Même en n'étant pas au top de sa forme, Bolt plane sur le monde. L'homme a révélé une nouvelle facette de son talent à Moscou en gérant parfaitement sa semaine, avec application. Pour la première fois peut-être depuis les cinq ans qu'il domine le monde, il ne s'est pas présenté à une compétition majeure dans une condition qui lui aurait permis de battre les records du monde.
Qu'à cela ne tienne: le Jamaïcain, plus concentré que d'habitude, a fait le spectacle tout en réalisant des chronos remarquables. En finale du 4 x 100 m dimanche, il a encore pris une part décisive au succès de la Jamaïque (37''36), devant les Etats-Unis. Même sans Yohan Blake (blessé) ni Asafa Powell, les flèches en «jaune et vert» se montrent intraitables.
Bolt a cimenté un peu plus sa légende. Il trône désormais en tête des athlètes les plus titrés dans l'histoire des Mondiaux, avec huit sacres (sur 100, 200 et 4 x 100 m), tout comme Michael Johnson, Carl Lewis et Allyson Felix, mais avec davantage de médailles d'argent (deux). A cela s'ajoutent ses six titres olympiques. Sa seule défaite depuis 2008 dans une épreuve majeure reste celle sur le 100 m des Mondiaux 2011 à Daegu, où il avait été disqualifié pour faux départ.
A Moscou, Bolt avait déjà triomphé sur 100 m (9''77) le week-end précédent et sur 200 m samedi (19''66).
Il a visiblement pris grand plaisir dimanche à faire un nouveau pied de nez aux relayeurs américains aux côtés de ses camarades Nesta Carter, Kemar Bailey-Cole et Nickel Ashmeade. Il quittera Moscou sans record du monde, mais avec l'assurance qu'il peut dominer la planète quelques saisons encore.

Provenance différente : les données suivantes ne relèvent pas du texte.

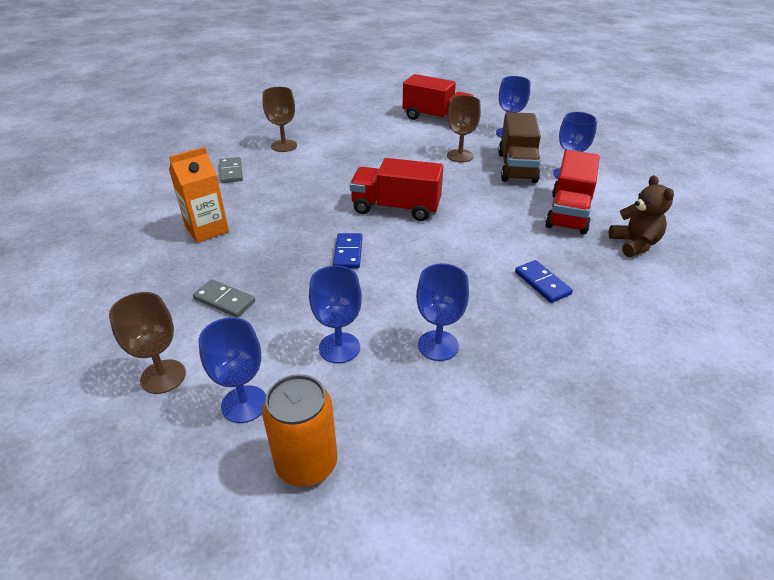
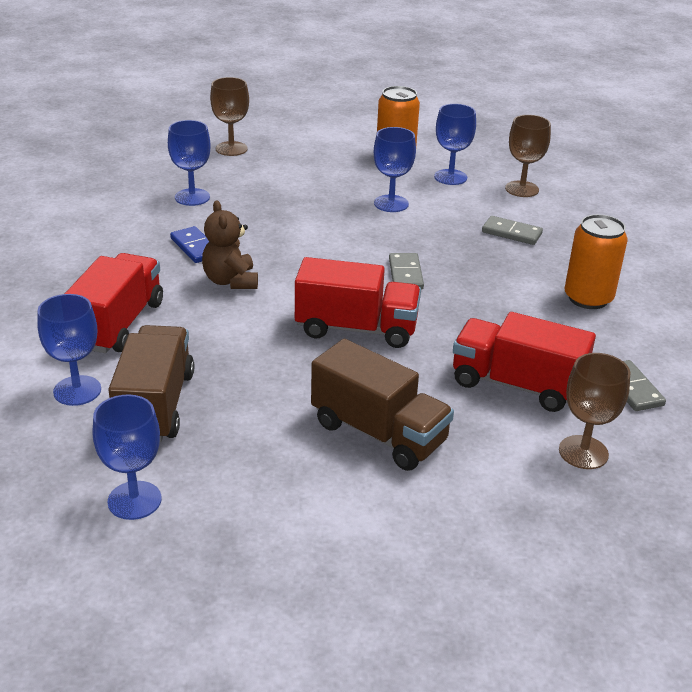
camera: 175 degrees right, 5 degrees down
(207, 229) = (588, 298): orange carton -> orange can
(348, 253) = (405, 274): blue domino -> grey domino
(390, 154) = (378, 433): none -> brown truck
(437, 118) = (283, 553): red truck -> red truck (516, 385)
(438, 345) = (307, 205): blue goblet -> blue goblet (192, 197)
(460, 156) = (250, 431): brown goblet -> brown goblet (231, 149)
(634, 244) = (62, 285): brown teddy bear -> brown teddy bear (231, 281)

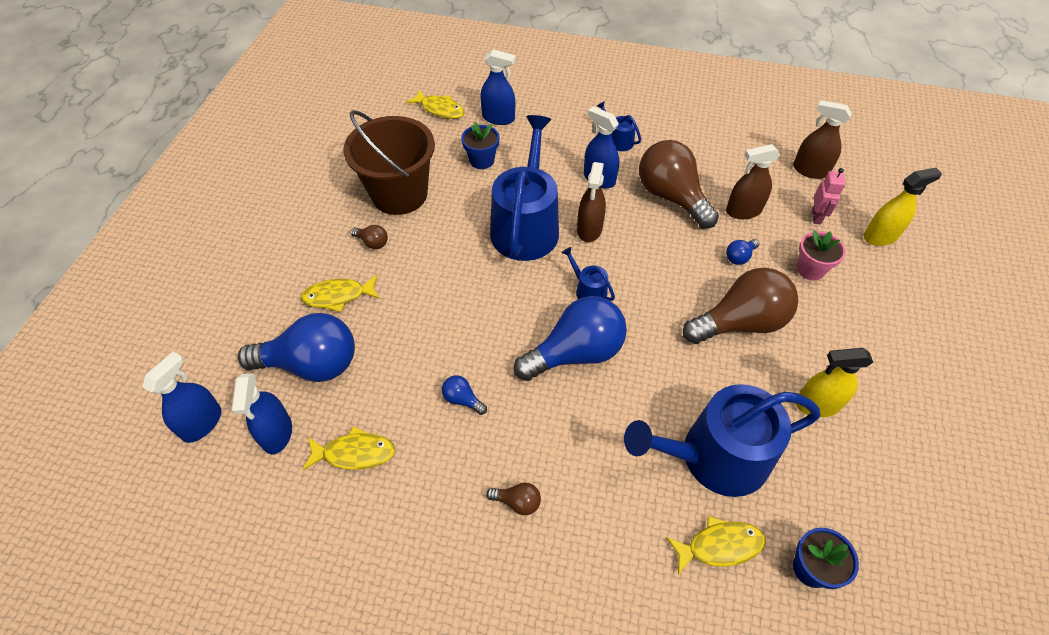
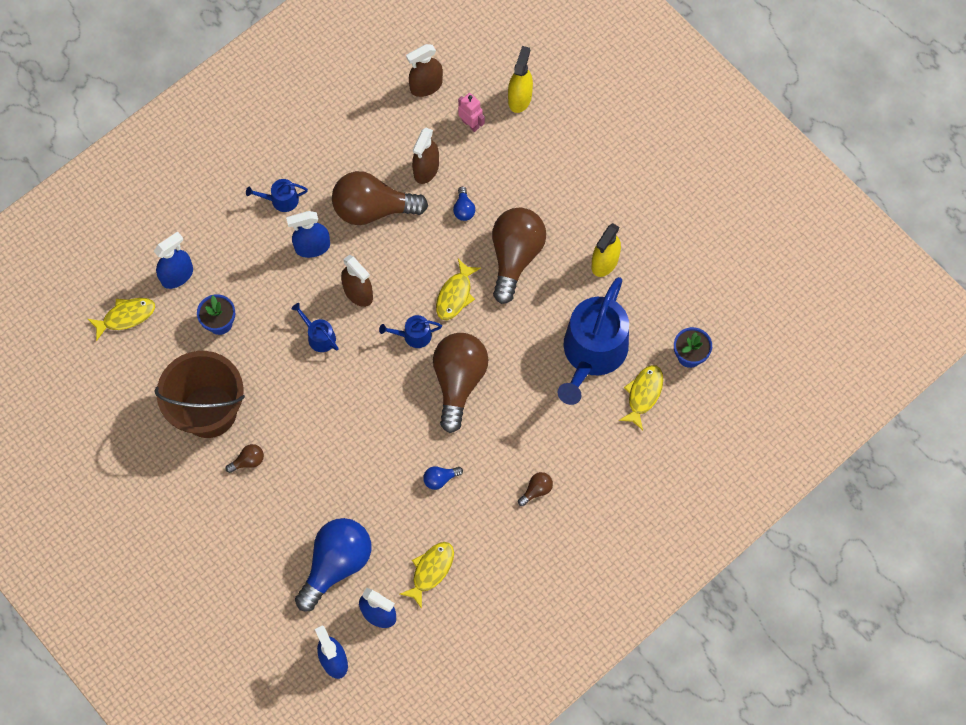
camera: 55 degrees left, 15 degrees up
(338, 296) = (285, 515): yellow fish -> yellow fish (455, 295)
(526, 226) = (319, 336): blue watering can -> blue watering can, size x0.42
(575, 353) = (458, 381): blue light bulb -> brown light bulb
(810, 269) = (509, 171): pink flower pot -> none

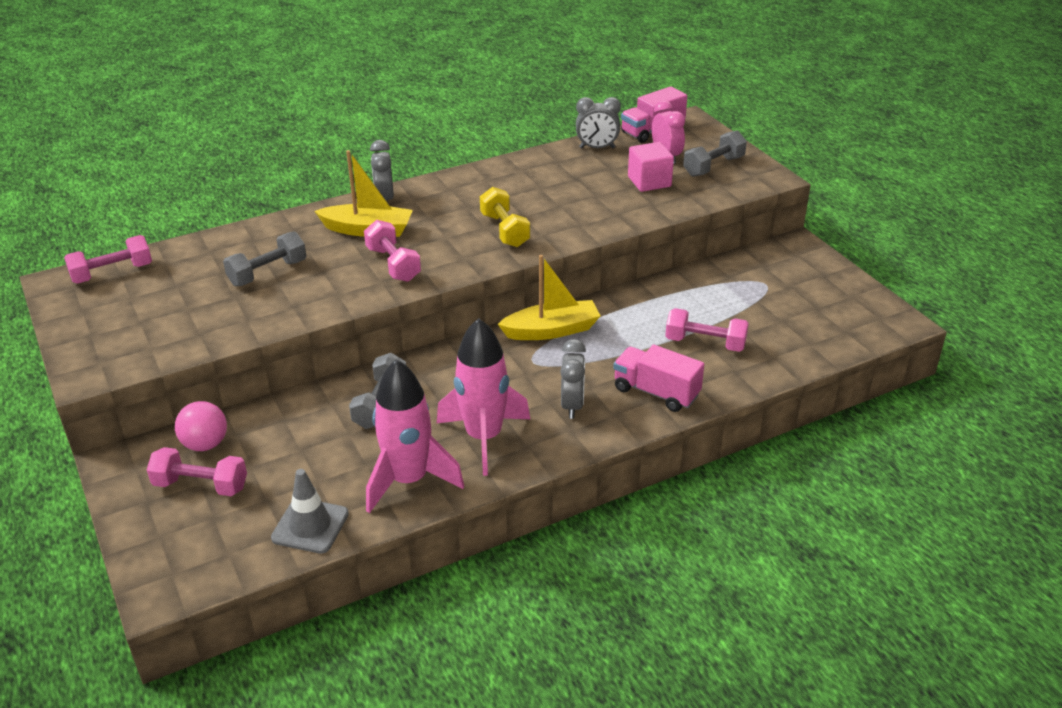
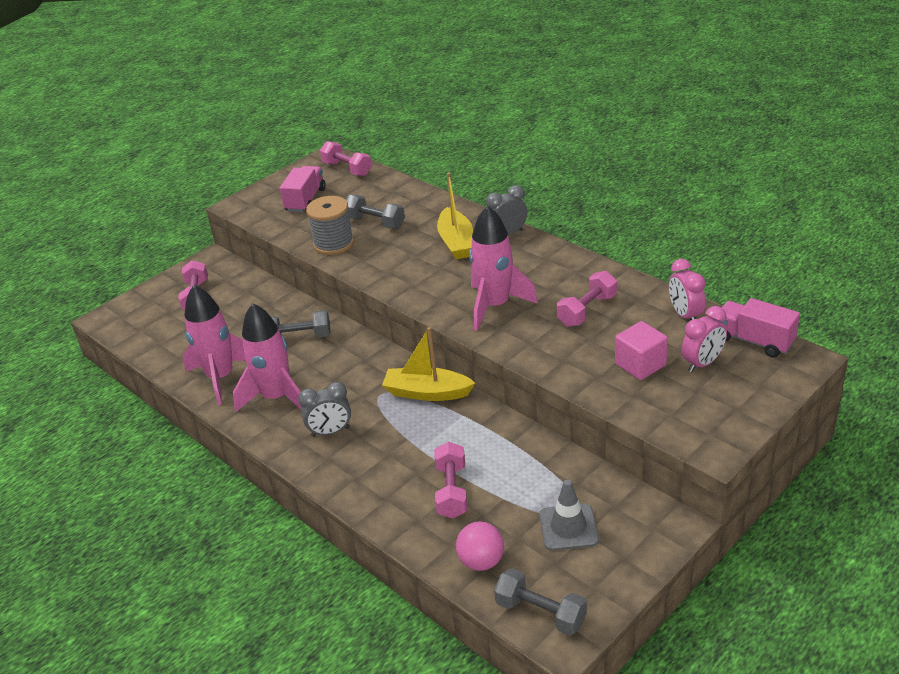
camera: 75 degrees right, 0 degrees up
(205, 444) = (235, 283): pink ball -> pink ball (481, 561)
(281, 309) = (333, 244): none -> grey spool
(310, 526) = (168, 351): grey traffic cone -> grey traffic cone (568, 527)
(393, 264) = (413, 269): pink dumbbell -> pink dumbbell (587, 310)
(504, 230) = (495, 306): yellow dumbbell -> pink rocket
(551, 330) = (427, 392): yellow boat -> yellow boat turned 135 degrees clockwise
(597, 148) = (685, 315): grey clock -> pink clock
(656, 392) = (365, 476): pink truck -> pink truck (305, 200)
(713, 166) = (707, 400): grey dumbbell -> grey dumbbell (540, 613)

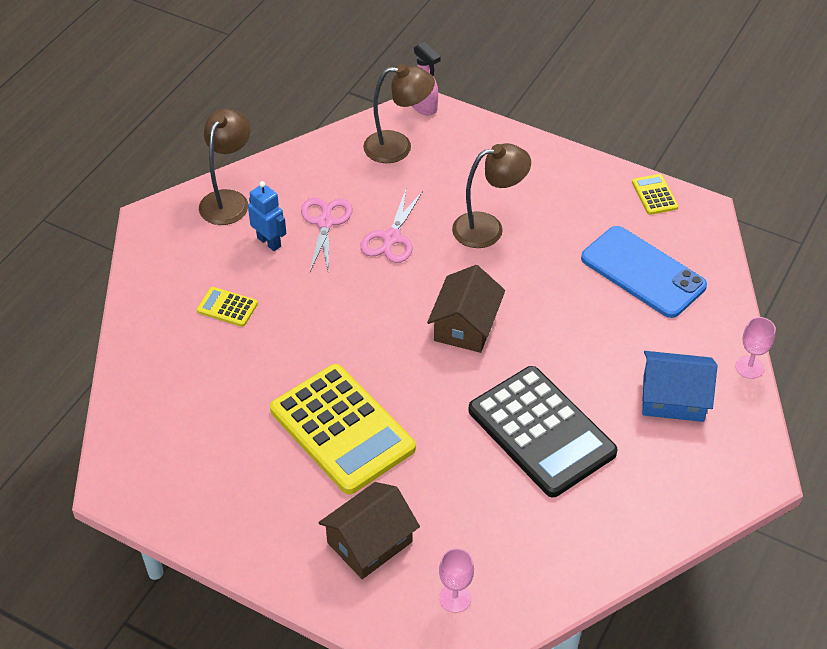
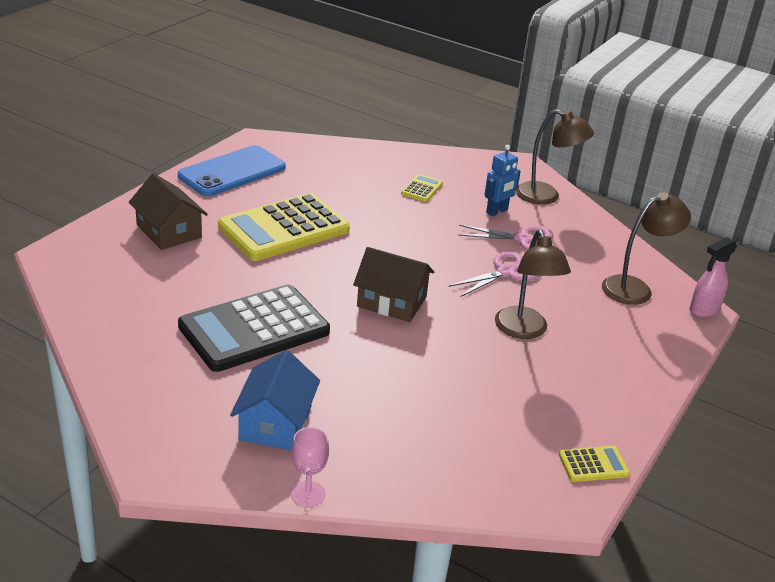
camera: 90 degrees right, 15 degrees down
(391, 238) = (506, 272): pink scissors -> pink scissors turned 120 degrees clockwise
(398, 147) = (635, 288): brown lamp -> brown lamp turned 120 degrees counterclockwise
(455, 598) = (99, 263): pink goblet -> none
(643, 272) = (462, 432): blue phone -> blue phone (232, 172)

«Mon but est de rester en bonne santé et de tenter un nouveau triplé aux JO de Rio» (en 2016), a-t-il souligné. «Mais je vieillis et je dois m'entraîner dur. Je ne peux plus me permettre de sortir et faire la fête autant qu'avant.»
La Russie dame le pion aux Etats-Unis
Dans un style différent, Shelly-Ann Fraser-Pryce s'est profilée comme la grande dame de ces joutes. La fusée de poche (1m52) a encore réalisé un dernier relais de feu pour emmener ses coéquipières jamaïcaines vers un nouveau sacre en 41''29, deuxième chrono de tous les temps. Les Etats-Unis finissent 2es (42''75) après la disqualification de la France.
Déjà sacrée sur 100 et 200 m, Fraser totalise trois couronnes cette semaine, qui s'ajoutent à ses deux titres des Mondiaux 2009. Elle est également double championne olympique.
La Jamaïque a ainsi réussi un carton plein sur le sprint à Moscou: six épreuves, six victoires! Cet exploit lui permet de rivaliser au tableau des médailles avec les Etats-Unis, qui doivent se contenter également de six titres. Une grande déception pour le pays de l'oncle Sam, nation historiquement dominatrice de l'athlétisme, seulement deuxième cette fois au tableau d'honneur derrière la Russie (sept titres).
Tamgho de retour
L'ultime journée a encore été marquée par le formidable retour au premier plan de Teddy Tamgho, qui a enfin apporté un titre à la France en gagnant le triple saut (18m04). Le Parisien n'avait plus disputé de compétition internationale depuis deux ans, après sa blessure à la malléole en 2011 et son altercation avec une jeune athlète française, qui lui avait valu six mois de suspension ferme.
La dernière journée fut kényane également avec le sacre - le deuxième d'affilée - d'Asbel Kiprop sur 1500 m (3'36''28) et celui de l'inattendue Eunice Sum sur 800 m (1'57''38).
A noter que, pour la quatrième fois dans l'histoire des joutes planétaires, aucun record du monde n'a été battu.